Results: There were a total of 201 participants (49% women) with a mean age of 52, 98 were block randomized to the treatment group and 103 to the control group. The aOR of worsening cartilage defects in the glucosamine group compared to the control group was 0.9 (95% CI 0.55-1.58). The aOR for worsening in BMLs was 0.73 (95% CI 0.50-1.07).

There also was no indication that glucosamine improved uCTX-II (beta = -0.10, 95% CI -0.21-.001). There was a difference in the proportion of drop-outs by group (i.e., 16.5% in the placebo group vs. 5.1% from the glucosamine group, p <>

Conclusion: This short-term study provided no evidence that glucosamine results in structural benefit in knee OA as assessed using 3T MRI or uCTX.
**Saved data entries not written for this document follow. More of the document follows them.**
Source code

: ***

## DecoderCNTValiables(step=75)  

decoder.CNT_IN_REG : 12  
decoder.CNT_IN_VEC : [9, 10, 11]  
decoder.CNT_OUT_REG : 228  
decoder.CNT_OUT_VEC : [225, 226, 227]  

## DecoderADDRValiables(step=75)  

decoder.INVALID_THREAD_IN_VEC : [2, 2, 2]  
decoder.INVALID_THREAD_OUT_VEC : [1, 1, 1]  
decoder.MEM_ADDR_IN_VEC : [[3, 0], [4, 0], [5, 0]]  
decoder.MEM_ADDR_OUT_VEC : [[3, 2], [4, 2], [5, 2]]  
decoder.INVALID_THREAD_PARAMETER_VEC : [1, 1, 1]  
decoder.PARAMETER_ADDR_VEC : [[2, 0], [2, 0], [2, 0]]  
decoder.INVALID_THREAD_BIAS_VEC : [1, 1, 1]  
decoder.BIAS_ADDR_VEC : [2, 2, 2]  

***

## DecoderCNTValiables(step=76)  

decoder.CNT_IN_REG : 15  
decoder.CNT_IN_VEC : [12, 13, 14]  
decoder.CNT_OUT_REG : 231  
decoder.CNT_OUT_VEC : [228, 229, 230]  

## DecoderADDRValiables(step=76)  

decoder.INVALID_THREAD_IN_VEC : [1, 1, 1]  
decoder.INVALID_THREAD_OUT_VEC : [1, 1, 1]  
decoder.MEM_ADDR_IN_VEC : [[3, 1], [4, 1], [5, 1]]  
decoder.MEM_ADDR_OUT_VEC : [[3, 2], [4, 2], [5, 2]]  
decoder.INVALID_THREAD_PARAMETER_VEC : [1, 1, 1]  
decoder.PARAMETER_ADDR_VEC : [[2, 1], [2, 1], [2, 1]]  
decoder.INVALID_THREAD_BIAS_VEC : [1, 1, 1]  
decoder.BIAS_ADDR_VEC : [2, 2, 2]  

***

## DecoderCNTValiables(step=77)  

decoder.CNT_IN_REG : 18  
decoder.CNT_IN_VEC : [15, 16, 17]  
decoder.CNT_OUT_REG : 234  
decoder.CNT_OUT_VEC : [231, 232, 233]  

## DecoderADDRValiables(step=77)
Disclosure: C. K. Kwoh, The Beverage Institute, 2 ; F. W. Roemer, Boston Imaging Core Lab, LLC, 4 ; M. J. Hannon, None; C. E. Moore, None; J. M. Jakicic, The Beverage Institute, 2, The Beverage Institute, 5 ; A. Guermazi, Synarc, Inc., 1, Boston Imaging Core Lab, LLC, 4, MerckSerono; Facet Solutions , 5, GE HealthCare, 2 ; S. M. Green, None; R. M. Boudreau, None.